§ **WHAT YOU WILL DO**
When you find the line with "n'avoir aucun projet" among the records below, reproduce it and each line after it exactly, ending with the line with "Fandome, premier évènement intégralement en".
==== DATA TO PROCESS ====
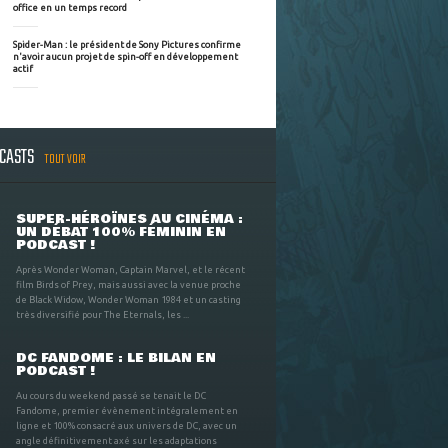
office en un temps record
Spider-Man : le président de Sony Pictures confirme
n'avoir aucun projet de spin-off en développement
actif
DCASTS
TOUT VOIR
SUPER-HÉROÏNES AU CINÉMA :
UN DÉBAT 100% FÉMININ EN
PODCAST !
Après Wonder Woman, Captain Marvel, et le récent
film Birds of Prey, mais aussi avec la venue proche
de Black Widow, Wonder Woman 1984 et un casting
très diversifié pour The Eternals, les ...
DC FANDOME : LE BILAN EN
PODCAST !
Au cours du weekend passé se tenait le DC
Fandome, premier évènement intégralement en
ligne et 100% consacré aux univers de DC, avec un
angle définitivement axé sur les adaptations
====
§ **SOLUTION TO THIS EXERCISE**
n'avoir aucun projet de spin-off en développement
actif
DCASTS
TOUT VOIR
SUPER-HÉROÏNES AU CINÉMA :
UN DÉBAT 100% FÉMININ EN
PODCAST !
Après Wonder Woman, Captain Marvel, et le récent
film Birds of Prey, mais aussi avec la venue proche
de Black Widow, Wonder Woman 1984 et un casting
très diversifié pour The Eternals, les ...
DC FANDOME : LE BILAN EN
PODCAST !
Au cours du weekend passé se tenait le DC
Fandome, premier évènement intégralement en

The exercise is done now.